13/02/2026
Épisode 1 :
Chapitre 1 : La Nuit des Cendres
Nuit pluvieuse – 8 décembre, Ouidah
La pluie tombait dru sur la route côtière lorsque le taxi-brousse franchit l’entrée d’Ouidah. Il était presque minuit. Ayélé, le visage collé à la vitre embuée, sentit un frisson lui courir le long de l’échine. La ville n’avait pas cette respiration habituelle : trop de silences, trop de lumières éteintes, et cette odeur âcre — bois brûlé, métal, peur.
— « C’est étrange ce soir… » murmura le chauffeur sans la regarder. « Ils sont passés il y a quelques heures. »
Ayélé serra son sac contre elle. Les mutins. Elle avait vu les alertes, les messages paniqués, mais rien ne préparait à ce décor : une échoppe éventrée, des traces de pneus profondes menant vers les quartiers anciens, et, au loin, les tambours des temples soudainement muets.
Quand elle descendit près de la maison de sa grand-mère, la pluie redoubla. Les battants de la porte étaient entrouverts.
Nènè — la transmission
À l’intérieur, Nènè gisait sur le lit, le souffle court. Les bougies formaient un cercle irrégulier, certaines encore fumantes. Ayélé tomba à genoux.
— « Nènè… je suis là. »
Les yeux de la vieille femme s’ouvrirent, lucides malgré la douleur.
— « Ils ont profané les lieux… mais ils n’ont pas pris l’essentiel. Approche. »
Sous le plancher, Nènè révéla un compartiment ancien. Elle plaça dans la paume d’Ayélé un artefact sombre, veiné de lueurs faibles, presque électriques.
— « Ce n’est ni magie seule, ni science seule. C’est la mémoire des Agojié… verrouillée. Tu es la clé. »
La pluie couvrait leurs voix. Nènè serra la main de sa petite-fille une dernière fois.
— « Protège Ouidah. Protège Cotonou. Quand la peur reviendra… rappelle-toi qui tu es. »
Le souffle s’éteignit. L’artefact pulsa, une fois.

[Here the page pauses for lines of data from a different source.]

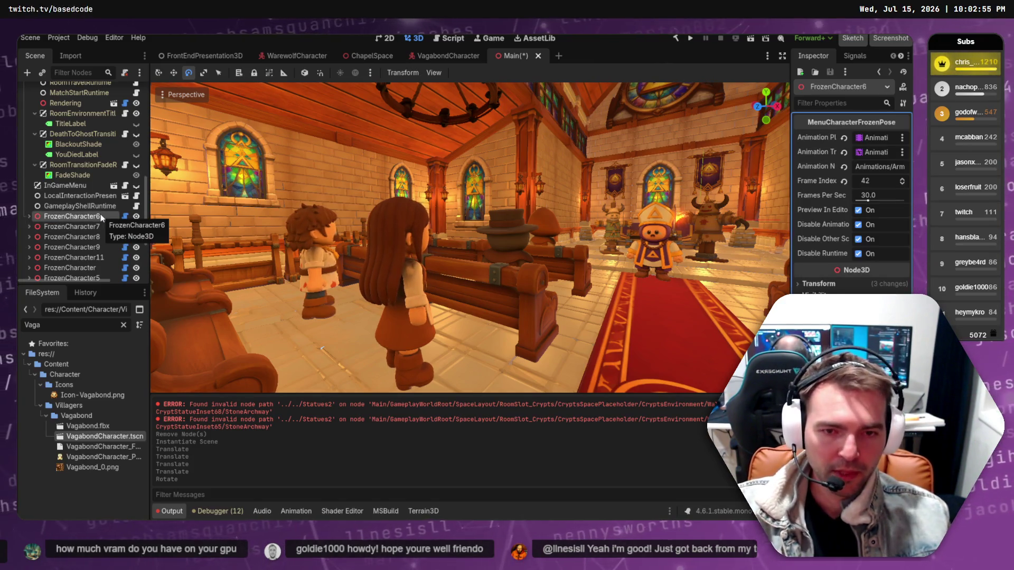
key("Down")
key("Down")
key("Down")
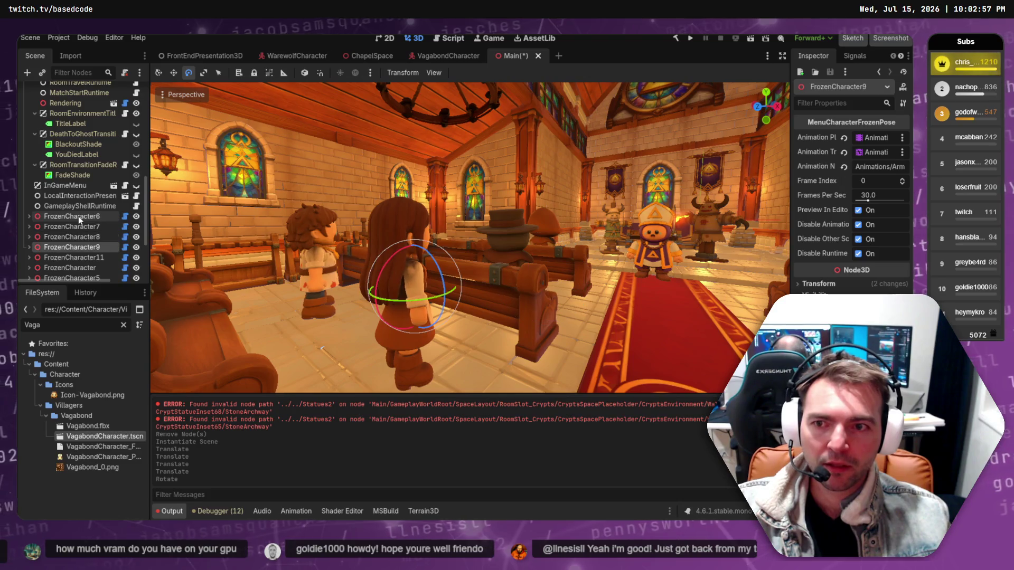
key("Up")
key("shift+Down")
key("shift+Down")
key("shift+Down")
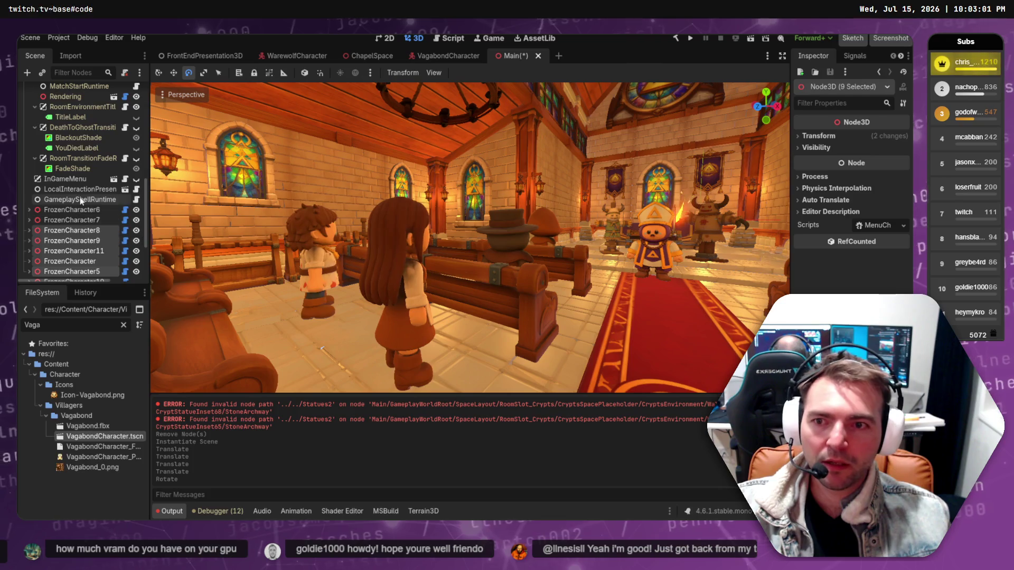
key("r")
mouse_move(597, 303)
left_mouse_down()
mouse_move(443, 267)
mouse_move(585, 321)
left_mouse_up()
key("Escape")
Turn the brown-hooded watchman (FrozenCharacter8) about -120° toward the camera.
left_click_drag(502, 275, 506, 273)
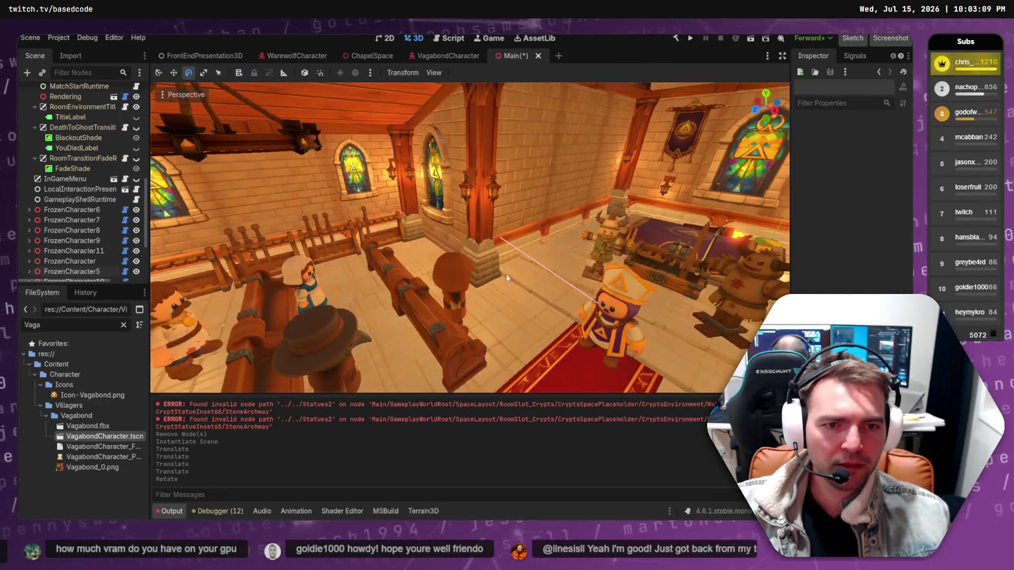
left_click(447, 286)
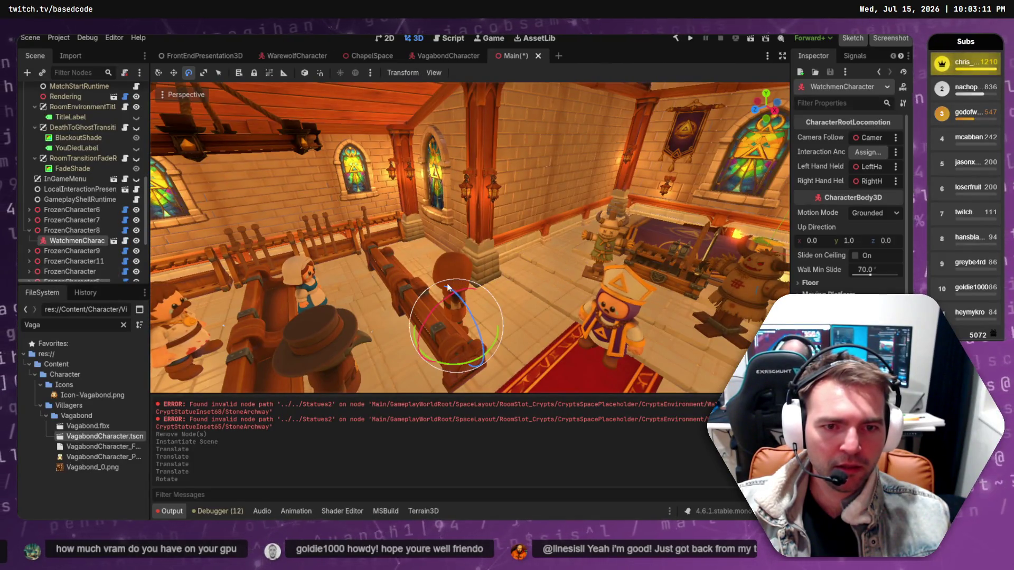
left_click(30, 230)
left_click(65, 233)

Nènè n’était pas née gardienne. Elle était devenue nécessaire.
Jeune femme, elle avait connu une Ouidah vivante, traversée de chants, de marchés et de récits chuchotés au clair de lune. Elle marchait droite, parlait peu, observait beaucoup. On la disait instruite « à l’ancienne » — capable de reconnaître une plante à son odeur, un mensonge à une hésitation, une menace à un silence trop long.
Dans sa jeunesse, Nènè avait aimé. Elle avait rêvé d’ailleurs, de voyages et d’études qu’elle n’entreprit jamais, par choix autant que par devoir. Quand les troubles vinrent — politiques, sociaux, invisibles — elle resta. Elle resta quand d’autres partirent.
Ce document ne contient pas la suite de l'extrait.